(Saved entries)
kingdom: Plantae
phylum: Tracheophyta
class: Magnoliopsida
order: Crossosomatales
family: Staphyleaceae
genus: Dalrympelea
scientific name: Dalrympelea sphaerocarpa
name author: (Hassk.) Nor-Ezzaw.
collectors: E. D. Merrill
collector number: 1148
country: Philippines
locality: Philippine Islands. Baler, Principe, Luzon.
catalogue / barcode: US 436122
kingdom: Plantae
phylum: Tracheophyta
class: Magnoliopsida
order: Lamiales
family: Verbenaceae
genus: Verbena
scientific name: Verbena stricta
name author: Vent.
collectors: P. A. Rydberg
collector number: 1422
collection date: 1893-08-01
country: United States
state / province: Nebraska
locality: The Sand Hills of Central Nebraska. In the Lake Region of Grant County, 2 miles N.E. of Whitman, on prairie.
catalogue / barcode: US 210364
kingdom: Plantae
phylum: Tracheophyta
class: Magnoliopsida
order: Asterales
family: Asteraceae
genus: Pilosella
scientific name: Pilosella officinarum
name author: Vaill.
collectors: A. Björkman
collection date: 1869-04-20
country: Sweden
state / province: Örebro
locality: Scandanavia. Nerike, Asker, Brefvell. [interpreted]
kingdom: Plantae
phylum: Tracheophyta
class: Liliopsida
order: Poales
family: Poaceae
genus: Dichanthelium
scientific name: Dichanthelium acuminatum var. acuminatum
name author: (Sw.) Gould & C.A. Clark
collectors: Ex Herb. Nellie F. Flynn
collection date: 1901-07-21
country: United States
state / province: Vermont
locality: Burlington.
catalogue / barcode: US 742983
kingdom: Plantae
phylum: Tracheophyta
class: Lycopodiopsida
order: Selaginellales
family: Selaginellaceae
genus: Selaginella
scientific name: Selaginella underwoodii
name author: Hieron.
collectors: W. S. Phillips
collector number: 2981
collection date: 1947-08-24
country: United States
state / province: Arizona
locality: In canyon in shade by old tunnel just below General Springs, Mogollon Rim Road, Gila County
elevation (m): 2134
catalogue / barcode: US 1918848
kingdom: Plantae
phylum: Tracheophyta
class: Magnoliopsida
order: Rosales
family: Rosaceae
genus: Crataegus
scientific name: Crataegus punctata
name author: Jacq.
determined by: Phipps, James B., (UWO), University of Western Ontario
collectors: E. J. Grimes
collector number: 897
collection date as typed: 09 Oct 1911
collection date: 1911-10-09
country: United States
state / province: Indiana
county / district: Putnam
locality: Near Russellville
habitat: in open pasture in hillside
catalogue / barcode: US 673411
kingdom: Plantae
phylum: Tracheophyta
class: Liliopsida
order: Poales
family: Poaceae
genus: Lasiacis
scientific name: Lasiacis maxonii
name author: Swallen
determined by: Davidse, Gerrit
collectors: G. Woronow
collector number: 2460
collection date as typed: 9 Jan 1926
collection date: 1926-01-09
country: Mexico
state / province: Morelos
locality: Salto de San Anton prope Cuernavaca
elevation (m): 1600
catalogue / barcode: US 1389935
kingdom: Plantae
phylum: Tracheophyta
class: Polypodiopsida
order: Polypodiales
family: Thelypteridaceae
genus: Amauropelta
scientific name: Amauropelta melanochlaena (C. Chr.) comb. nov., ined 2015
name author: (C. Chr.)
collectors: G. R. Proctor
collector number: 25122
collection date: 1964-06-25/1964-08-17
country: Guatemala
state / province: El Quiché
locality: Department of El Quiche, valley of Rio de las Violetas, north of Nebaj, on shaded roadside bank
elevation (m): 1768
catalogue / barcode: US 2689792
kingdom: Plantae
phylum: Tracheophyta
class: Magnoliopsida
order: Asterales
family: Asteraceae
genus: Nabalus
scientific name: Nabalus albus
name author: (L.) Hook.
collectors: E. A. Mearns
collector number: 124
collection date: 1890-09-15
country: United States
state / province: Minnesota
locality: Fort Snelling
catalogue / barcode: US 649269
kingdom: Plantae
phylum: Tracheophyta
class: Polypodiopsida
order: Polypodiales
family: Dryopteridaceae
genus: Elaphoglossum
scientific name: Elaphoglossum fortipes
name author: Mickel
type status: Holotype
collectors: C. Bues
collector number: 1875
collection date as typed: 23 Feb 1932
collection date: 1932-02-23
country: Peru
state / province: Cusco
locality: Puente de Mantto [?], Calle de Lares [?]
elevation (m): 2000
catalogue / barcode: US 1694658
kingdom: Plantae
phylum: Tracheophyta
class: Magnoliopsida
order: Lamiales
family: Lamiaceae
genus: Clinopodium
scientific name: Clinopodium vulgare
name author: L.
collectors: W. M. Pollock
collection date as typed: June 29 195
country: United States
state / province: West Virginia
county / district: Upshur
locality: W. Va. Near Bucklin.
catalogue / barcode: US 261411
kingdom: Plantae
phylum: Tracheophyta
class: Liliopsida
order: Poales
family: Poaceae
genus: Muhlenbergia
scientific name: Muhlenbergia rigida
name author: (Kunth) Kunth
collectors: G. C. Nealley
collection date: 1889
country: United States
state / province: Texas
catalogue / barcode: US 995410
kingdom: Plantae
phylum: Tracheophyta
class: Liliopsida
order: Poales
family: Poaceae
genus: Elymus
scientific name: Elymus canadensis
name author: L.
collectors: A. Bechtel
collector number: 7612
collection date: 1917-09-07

• _Task goal_: Return each line of the data above word for word, with nothing changed, left out, or added.

• _Exercise answer_:
kingdom: Plantae
phylum: Tracheophyta
class: Magnoliopsida
order: Crossosomatales
family: Staphyleaceae
genus: Dalrympelea
scientific name: Dalrympelea sphaerocarpa
name author: (Hassk.) Nor-Ezzaw.
collectors: E. D. Merrill
collector number: 1148
country: Philippines
locality: Philippine Islands. Baler, Principe, Luzon.
catalogue / barcode: US 436122
kingdom: Plantae
phylum: Tracheophyta
class: Magnoliopsida
order: Lamiales
family: Verbenaceae
genus: Verbena
scientific name: Verbena stricta
name author: Vent.
collectors: P. A. Rydberg
collector number: 1422
collection date: 1893-08-01
country: United States
state / province: Nebraska
locality: The Sand Hills of Central Nebraska. In the Lake Region of Grant County, 2 miles N.E. of Whitman, on prairie.
catalogue / barcode: US 210364
kingdom: Plantae
phylum: Tracheophyta
class: Magnoliopsida
order: Asterales
family: Asteraceae
genus: Pilosella
scientific name: Pilosella officinarum
name author: Vaill.
collectors: A. Björkman
collection date: 1869-04-20
country: Sweden
state / province: Örebro
locality: Scandanavia. Nerike, Asker, Brefvell. [interpreted]
kingdom: Plantae
phylum: Tracheophyta
class: Liliopsida
order: Poales
family: Poaceae
genus: Dichanthelium
scientific name: Dichanthelium acuminatum var. acuminatum
name author: (Sw.) Gould & C.A. Clark
collectors: Ex Herb. Nellie F. Flynn
collection date: 1901-07-21
country: United States
state / province: Vermont
locality: Burlington.
catalogue / barcode: US 742983
kingdom: Plantae
phylum: Tracheophyta
class: Lycopodiopsida
order: Selaginellales
family: Selaginellaceae
genus: Selaginella
scientific name: Selaginella underwoodii
name author: Hieron.
collectors: W. S. Phillips
collector number: 2981
collection date: 1947-08-24
country: United States
state / province: Arizona
locality: In canyon in shade by old tunnel just below General Springs, Mogollon Rim Road, Gila County
elevation (m): 2134
catalogue / barcode: US 1918848
kingdom: Plantae
phylum: Tracheophyta
class: Magnoliopsida
order: Rosales
family: Rosaceae
genus: Crataegus
scientific name: Crataegus punctata
name author: Jacq.
determined by: Phipps, James B., (UWO), University of Western Ontario
collectors: E. J. Grimes
collector number: 897
collection date as typed: 09 Oct 1911
collection date: 1911-10-09
country: United States
state / province: Indiana
county / district: Putnam
locality: Near Russellville
habitat: in open pasture in hillside
catalogue / barcode: US 673411
kingdom: Plantae
phylum: Tracheophyta
class: Liliopsida
order: Poales
family: Poaceae
genus: Lasiacis
scientific name: Lasiacis maxonii
name author: Swallen
determined by: Davidse, Gerrit
collectors: G. Woronow
collector number: 2460
collection date as typed: 9 Jan 1926
collection date: 1926-01-09
country: Mexico
state / province: Morelos
locality: Salto de San Anton prope Cuernavaca
elevation (m): 1600
catalogue / barcode: US 1389935
kingdom: Plantae
phylum: Tracheophyta
class: Polypodiopsida
order: Polypodiales
family: Thelypteridaceae
genus: Amauropelta
scientific name: Amauropelta melanochlaena (C. Chr.) comb. nov., ined 2015
name author: (C. Chr.)
collectors: G. R. Proctor
collector number: 25122
collection date: 1964-06-25/1964-08-17
country: Guatemala
state / province: El Quiché
locality: Department of El Quiche, valley of Rio de las Violetas, north of Nebaj, on shaded roadside bank
elevation (m): 1768
catalogue / barcode: US 2689792
kingdom: Plantae
phylum: Tracheophyta
class: Magnoliopsida
order: Asterales
family: Asteraceae
genus: Nabalus
scientific name: Nabalus albus
name author: (L.) Hook.
collectors: E. A. Mearns
collector number: 124
collection date: 1890-09-15
country: United States
state / province: Minnesota
locality: Fort Snelling
catalogue / barcode: US 649269
kingdom: Plantae
phylum: Tracheophyta
class: Polypodiopsida
order: Polypodiales
family: Dryopteridaceae
genus: Elaphoglossum
scientific name: Elaphoglossum fortipes
name author: Mickel
type status: Holotype
collectors: C. Bues
collector number: 1875
collection date as typed: 23 Feb 1932
collection date: 1932-02-23
country: Peru
state / province: Cusco
locality: Puente de Mantto [?], Calle de Lares [?]
elevation (m): 2000
catalogue / barcode: US 1694658
kingdom: Plantae
phylum: Tracheophyta
class: Magnoliopsida
order: Lamiales
family: Lamiaceae
genus: Clinopodium
scientific name: Clinopodium vulgare
name author: L.
collectors: W. M. Pollock
collection date as typed: June 29 195
country: United States
state / province: West Virginia
county / district: Upshur
locality: W. Va. Near Bucklin.
catalogue / barcode: US 261411
kingdom: Plantae
phylum: Tracheophyta
class: Liliopsida
order: Poales
family: Poaceae
genus: Muhlenbergia
scientific name: Muhlenbergia rigida
name author: (Kunth) Kunth
collectors: G. C. Nealley
collection date: 1889
country: United States
state / province: Texas
catalogue / barcode: US 995410
kingdom: Plantae
phylum: Tracheophyta
class: Liliopsida
order: Poales
family: Poaceae
genus: Elymus
scientific name: Elymus canadensis
name author: L.
collectors: A. Bechtel
collector number: 7612
collection date: 1917-09-07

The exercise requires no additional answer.